Farmarez Taghilou appeals his conviction and sentence for bankruptcy fraud in violation of 18 U.S.C. § 152(1) and knowingly making a material false statement under penalty of perjury in violation of 28 U.S.C. § 1746. Taghilou filed a bankruptcy petition in which he failed to disclose his ownership of a twin-engine Cessna aircraft. We have jurisdiction pursuant to 28 U.S.C. § 1291, and we affirm.

Taghilou contends the district court erred by permitting the government to call his bankruptcy attorney, Colette Jolicoeur, as a witness during its case-in-chief. We disagree. During a pretrial hearing, Taghilou represented that he intended to assert an affirmative defense blaming Ms. Jolicoeur for failing to disclose the airplane. The district court did not err by then determining that this defense would *695constitute a waiver of the attorney-client privilege. See United States v. Amlani, 169 F.3d 1189, 1195 (9th Cir.1999); Tennenbaum v. Deloitte & Touche, 77 F.3d 337, 341 n. 4 (9th Cir.1996). Thereafter, during voir dire, Taghilou’s trial counsel reiterated his intention to present such a defense. When the government presented Ms. Jolicoeur as a witness in its case-in-chief, Taghilou’s trial counsel made no objection. The district court had no obligation, sua sponte, to preclude Ms. Jolicoeur from testifying without another waiver of the attorney-client privilege. There was no error, much less plain error.

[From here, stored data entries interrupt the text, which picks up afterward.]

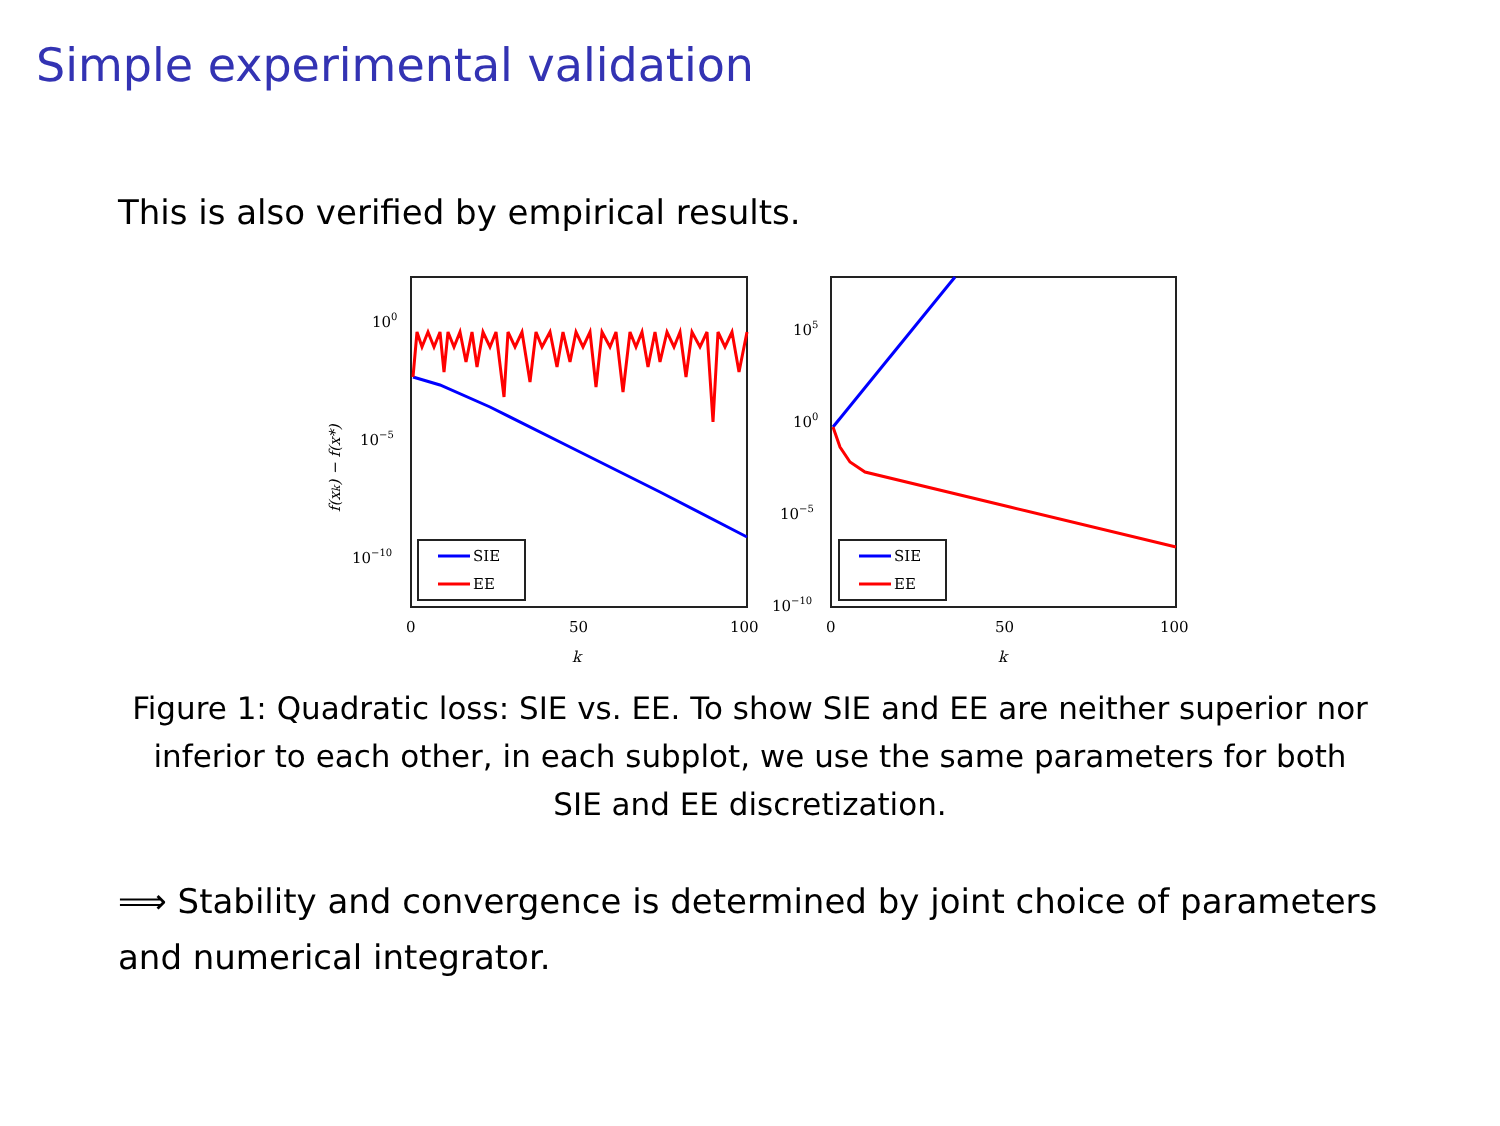Simple experimental validation
This is also verified by empirical results.
100
10−5
10−10
f(xk) − f(x*)
SIE
EE
0
50
100
k
105
100
10−5
10−10
SIE
EE
0
50
100
k
Figure 1: Quadratic loss: SIE vs. EE. To show SIE and EE are neither superior nor inferior to each other, in each subplot, we use the same parameters for both SIE and EE discretization.
⟹ Stability and convergence is determined by joint choice of parameters and numerical integrator.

Nor did the district court clearly err by imposing a four-level increase pursuant to USSG § 2Fl.l(b)(l)(E). Taghilou had an equity in the airplane in excess of $20,000, based on the airplane’s estimated retail value of $60,250 and an outstanding mortgage loan balance of approximately $38,000.

AFFIRMED.

This disposition is not appropriate for publication and may not be cited to or by the courts of this circuit except as provided by Ninth Circuit Rule 36-3.